3. The schedule shows kms, but you can run or walk for time as well if you do not have measured courses where you normally train. In other words, if you run or walk 13 Km and you are scheduled for 6 kms, stay out for 36 minutes. If you don’t know what your pace per mile is, use 10 min/km as the standard for runners and 18 min/km for walkers.
4. Runners-you don’t need to run the entire time you’re training! Taking walk breaks is a great way to extend the distance you can comfortably complete. Experiment with different run/walk ratios to find the one that works best for you. For example, start with a 5-10 minute warm up walk, then run for a set time, walk for a set time, and continue that pattern throughout your run. The important thing to remember is to start taking your walk breaks early, before you reach the point of exhaustion.
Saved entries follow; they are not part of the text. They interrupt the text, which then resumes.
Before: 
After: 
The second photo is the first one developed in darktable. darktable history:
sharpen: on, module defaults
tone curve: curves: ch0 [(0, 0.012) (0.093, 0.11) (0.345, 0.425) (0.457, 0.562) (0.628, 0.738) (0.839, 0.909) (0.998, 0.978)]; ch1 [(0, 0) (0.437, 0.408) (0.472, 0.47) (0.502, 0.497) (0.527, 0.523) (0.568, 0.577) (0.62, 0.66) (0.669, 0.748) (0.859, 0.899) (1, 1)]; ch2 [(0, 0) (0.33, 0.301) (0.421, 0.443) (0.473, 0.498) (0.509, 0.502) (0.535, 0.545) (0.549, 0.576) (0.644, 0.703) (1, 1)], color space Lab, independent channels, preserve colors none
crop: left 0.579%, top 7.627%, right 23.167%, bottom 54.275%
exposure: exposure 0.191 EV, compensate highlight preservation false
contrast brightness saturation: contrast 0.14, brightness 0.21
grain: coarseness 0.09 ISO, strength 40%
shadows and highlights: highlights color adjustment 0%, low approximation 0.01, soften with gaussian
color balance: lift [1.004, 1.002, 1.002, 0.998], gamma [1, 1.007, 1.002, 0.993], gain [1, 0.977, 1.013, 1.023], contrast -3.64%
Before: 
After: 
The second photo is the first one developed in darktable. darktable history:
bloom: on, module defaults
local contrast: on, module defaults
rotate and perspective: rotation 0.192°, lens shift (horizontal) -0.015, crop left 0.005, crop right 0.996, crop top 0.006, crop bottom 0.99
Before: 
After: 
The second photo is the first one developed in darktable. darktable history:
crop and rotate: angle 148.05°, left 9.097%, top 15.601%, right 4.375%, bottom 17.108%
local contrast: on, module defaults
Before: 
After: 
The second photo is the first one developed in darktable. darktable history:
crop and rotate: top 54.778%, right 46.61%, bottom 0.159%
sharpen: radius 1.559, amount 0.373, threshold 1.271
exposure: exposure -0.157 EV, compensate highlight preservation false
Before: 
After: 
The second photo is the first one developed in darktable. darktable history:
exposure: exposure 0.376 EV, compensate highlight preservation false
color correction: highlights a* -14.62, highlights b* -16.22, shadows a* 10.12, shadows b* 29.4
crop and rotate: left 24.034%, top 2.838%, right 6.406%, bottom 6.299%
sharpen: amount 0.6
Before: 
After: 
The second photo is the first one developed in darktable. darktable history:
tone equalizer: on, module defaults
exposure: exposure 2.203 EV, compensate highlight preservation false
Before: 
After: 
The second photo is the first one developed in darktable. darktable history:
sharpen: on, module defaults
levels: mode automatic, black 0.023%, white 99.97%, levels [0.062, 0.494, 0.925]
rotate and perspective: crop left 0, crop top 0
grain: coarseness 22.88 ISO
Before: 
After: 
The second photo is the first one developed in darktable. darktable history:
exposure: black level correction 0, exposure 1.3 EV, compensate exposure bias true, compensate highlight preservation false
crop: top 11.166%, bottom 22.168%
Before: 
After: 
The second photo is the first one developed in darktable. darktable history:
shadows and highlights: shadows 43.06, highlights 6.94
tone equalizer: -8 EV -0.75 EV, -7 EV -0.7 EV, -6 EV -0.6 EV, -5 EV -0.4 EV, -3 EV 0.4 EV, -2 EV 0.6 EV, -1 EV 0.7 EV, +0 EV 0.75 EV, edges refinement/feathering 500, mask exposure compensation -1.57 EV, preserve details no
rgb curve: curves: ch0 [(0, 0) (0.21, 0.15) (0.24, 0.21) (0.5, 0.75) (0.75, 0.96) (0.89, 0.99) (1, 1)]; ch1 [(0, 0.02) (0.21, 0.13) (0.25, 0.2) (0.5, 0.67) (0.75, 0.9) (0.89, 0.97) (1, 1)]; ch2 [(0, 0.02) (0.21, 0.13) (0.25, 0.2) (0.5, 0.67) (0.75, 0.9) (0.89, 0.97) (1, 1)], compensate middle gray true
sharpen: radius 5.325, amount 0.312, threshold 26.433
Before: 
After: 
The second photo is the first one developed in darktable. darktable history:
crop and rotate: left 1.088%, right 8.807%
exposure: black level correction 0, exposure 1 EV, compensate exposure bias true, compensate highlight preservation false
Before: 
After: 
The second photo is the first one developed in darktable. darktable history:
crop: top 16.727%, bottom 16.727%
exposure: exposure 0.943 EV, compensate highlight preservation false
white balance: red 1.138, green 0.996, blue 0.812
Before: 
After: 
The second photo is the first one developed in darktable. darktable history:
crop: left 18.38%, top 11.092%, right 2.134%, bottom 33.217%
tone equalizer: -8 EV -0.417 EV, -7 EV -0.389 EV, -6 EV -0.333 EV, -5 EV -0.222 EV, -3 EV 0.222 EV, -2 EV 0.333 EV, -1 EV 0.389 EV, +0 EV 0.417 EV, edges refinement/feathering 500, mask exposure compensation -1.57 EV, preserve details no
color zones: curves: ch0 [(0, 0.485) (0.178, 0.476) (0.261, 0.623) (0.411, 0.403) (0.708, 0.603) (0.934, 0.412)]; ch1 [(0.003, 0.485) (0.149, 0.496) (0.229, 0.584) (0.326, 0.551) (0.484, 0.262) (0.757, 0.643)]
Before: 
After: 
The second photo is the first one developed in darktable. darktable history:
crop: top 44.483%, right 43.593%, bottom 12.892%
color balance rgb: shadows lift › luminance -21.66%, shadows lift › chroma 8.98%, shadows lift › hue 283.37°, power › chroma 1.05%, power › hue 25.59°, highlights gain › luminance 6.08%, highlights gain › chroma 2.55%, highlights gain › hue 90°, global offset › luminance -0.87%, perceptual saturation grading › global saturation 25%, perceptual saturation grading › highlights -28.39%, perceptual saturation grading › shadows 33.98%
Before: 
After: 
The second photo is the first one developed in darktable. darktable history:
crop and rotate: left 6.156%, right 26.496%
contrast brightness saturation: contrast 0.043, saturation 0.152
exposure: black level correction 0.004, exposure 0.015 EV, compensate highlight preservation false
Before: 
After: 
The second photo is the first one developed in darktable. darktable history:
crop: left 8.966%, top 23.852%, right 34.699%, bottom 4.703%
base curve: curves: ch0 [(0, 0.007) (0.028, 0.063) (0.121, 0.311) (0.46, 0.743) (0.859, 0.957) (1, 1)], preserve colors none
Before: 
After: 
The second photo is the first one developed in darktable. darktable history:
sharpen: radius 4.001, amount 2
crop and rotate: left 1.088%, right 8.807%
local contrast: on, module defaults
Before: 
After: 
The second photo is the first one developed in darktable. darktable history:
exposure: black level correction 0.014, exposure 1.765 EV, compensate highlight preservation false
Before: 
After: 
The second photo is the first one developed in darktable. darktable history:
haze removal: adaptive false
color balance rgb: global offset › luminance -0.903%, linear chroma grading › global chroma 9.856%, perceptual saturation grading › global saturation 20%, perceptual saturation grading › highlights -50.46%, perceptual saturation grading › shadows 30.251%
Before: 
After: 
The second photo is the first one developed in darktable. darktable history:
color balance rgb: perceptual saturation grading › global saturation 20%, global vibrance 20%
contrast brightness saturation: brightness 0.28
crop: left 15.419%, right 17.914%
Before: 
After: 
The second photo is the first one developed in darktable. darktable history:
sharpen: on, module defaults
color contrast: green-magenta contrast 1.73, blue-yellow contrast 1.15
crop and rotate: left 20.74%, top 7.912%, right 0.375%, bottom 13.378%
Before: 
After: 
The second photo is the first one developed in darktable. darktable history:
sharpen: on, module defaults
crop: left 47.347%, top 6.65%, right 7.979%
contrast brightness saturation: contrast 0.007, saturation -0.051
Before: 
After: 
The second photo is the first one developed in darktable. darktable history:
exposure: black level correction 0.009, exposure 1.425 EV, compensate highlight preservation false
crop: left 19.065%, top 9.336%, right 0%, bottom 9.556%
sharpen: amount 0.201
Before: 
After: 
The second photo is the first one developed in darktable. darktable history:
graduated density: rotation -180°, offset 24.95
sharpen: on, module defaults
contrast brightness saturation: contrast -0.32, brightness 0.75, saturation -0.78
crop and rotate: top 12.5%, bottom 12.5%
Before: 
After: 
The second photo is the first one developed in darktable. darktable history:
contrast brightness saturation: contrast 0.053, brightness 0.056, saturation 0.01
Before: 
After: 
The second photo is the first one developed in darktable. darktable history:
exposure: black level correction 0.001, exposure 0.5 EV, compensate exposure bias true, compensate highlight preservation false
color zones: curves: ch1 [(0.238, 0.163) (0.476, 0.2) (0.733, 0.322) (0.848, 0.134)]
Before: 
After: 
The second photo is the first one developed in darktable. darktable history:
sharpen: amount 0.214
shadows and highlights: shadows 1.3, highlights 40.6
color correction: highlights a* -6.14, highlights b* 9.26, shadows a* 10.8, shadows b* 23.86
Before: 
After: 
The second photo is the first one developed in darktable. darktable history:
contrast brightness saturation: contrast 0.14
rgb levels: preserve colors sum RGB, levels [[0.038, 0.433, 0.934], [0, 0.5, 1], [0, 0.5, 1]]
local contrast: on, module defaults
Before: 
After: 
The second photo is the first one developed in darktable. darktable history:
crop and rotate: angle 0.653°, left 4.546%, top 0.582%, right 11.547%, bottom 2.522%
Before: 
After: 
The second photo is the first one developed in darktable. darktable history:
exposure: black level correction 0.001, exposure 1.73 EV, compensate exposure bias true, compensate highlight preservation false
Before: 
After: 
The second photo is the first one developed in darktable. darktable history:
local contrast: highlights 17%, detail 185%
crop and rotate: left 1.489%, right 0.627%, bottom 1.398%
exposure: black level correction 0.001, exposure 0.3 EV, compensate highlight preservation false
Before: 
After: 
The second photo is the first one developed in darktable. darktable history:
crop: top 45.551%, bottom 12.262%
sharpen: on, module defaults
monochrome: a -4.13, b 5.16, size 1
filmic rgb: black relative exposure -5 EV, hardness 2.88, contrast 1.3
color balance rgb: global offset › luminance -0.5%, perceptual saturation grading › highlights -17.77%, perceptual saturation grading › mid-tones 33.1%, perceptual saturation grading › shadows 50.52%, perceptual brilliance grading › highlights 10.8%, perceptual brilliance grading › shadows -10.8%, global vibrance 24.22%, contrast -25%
5. The key events each week are the long runs and walks and rest days. Long runs and walks build gradually to give you the endurance you need to finish the race. Rest and easy days are critical to allow your body to recover from the training build-up. The remaining events during the week serve as your base and will help you get through the long distances more comfortably with less chance of injury.
6. If you are currently running or walking more than what the schedule calls for in the beginning, simply maintain what you are doing until the schedule catches up.
7. The schedule includes a 4 days of running or walking, 2 days of rest, and 1 day of cross training. Cross training is other forms of exercise which will help improve or maintain cardiovascular fitness while giving your feet and legs a break from the pounding of running and walking. Swimming and biking are good cross training activities.